**Work item:**
From the data below, return the exact lines starting at the line containing "Find another random" and ending at the line containing "The implementation of", both included, and nothing else.

Page images and extracted text:

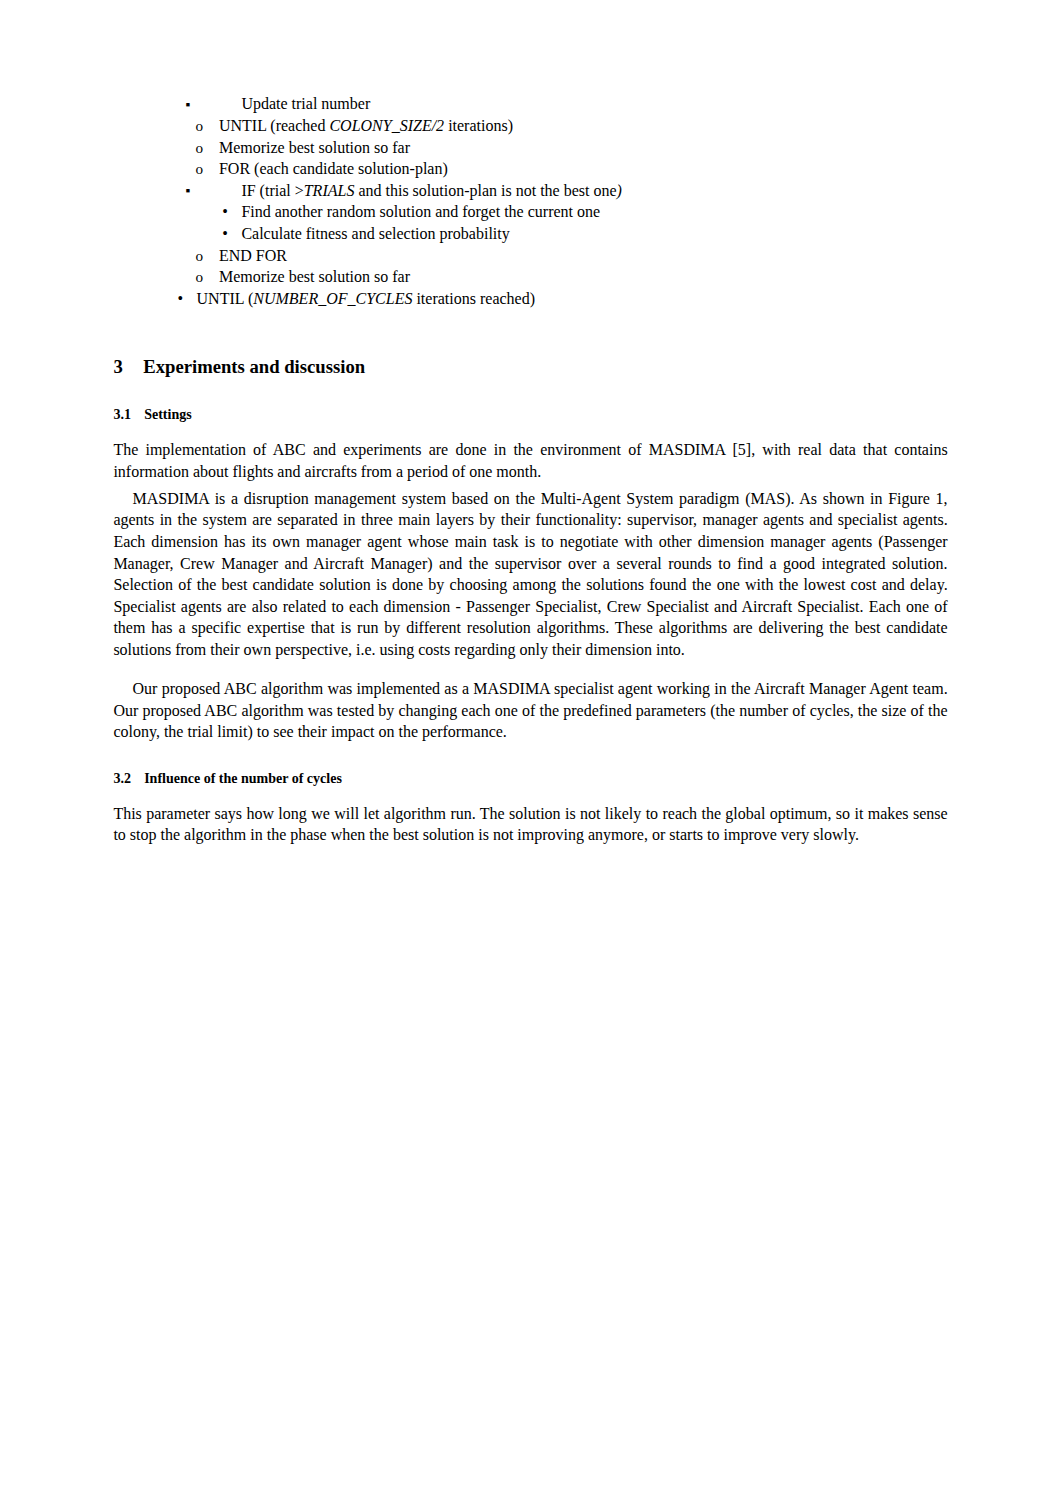Update trial number
UNTIL (reached COLONY_SIZE/2 iterations)
Memorize best solution so far
FOR (each candidate solution-plan)
IF (trial >TRIALS and this solution-plan is not the best one)
Find another random solution and forget the current one
Calculate fitness and selection probability
END FOR
Memorize best solution so far
UNTIL (NUMBER_OF_CYCLES iterations reached)
3 Experiments and discussion
3.1 Settings
The implementation of ABC and experiments are done in the environment of MASDIMA [5], with real data that contains information about flights and aircrafts from a period of one month.
MASDIMA is a disruption management system based on the Multi-Agent System paradigm (MAS). As shown in Figure 1, agents in the system are separated in three main layers by their functionality: supervisor, manager agents and specialist agents. Each dimension has its own manager agent whose main task is to negotiate with other dimension manager agents (Passenger Manager, Crew Manager and Aircraft Manager) and the supervisor over a several rounds to find a good integrated solution. Selection of the best candidate solution is done by choosing among the solutions found the one with the lowest cost and delay. Specialist agents are also related to each dimension - Passenger Specialist, Crew Specialist and Aircraft Specialist. Each one of them has a specific expertise that is run by different resolution algorithms. These algorithms are delivering the best candidate solutions from their own perspective, i.e. using costs regarding only their dimension into.
Our proposed ABC algorithm was implemented as a MASDIMA specialist agent working in the Aircraft Manager Agent team. Our proposed ABC algorithm was tested by changing each one of the predefined parameters (the number of cycles, the size of the colony, the trial limit) to see their impact on the performance.
3.2 Influence of the number of cycles
This parameter says how long we will let algorithm run. The solution is not likely to reach the global optimum, so it makes sense to stop the algorithm in the phase when the best solution is not improving anymore, or starts to improve very slowly.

**Solved problem:**
Find another random solution and forget the current one
Calculate fitness and selection probability
END FOR
Memorize best solution so far
UNTIL (NUMBER_OF_CYCLES iterations reached)
3 Experiments and discussion
3.1 Settings
The implementation of ABC and experiments are done in the environment of MASDIMA [5], with real data that contains information about flights and aircrafts from a period of one month.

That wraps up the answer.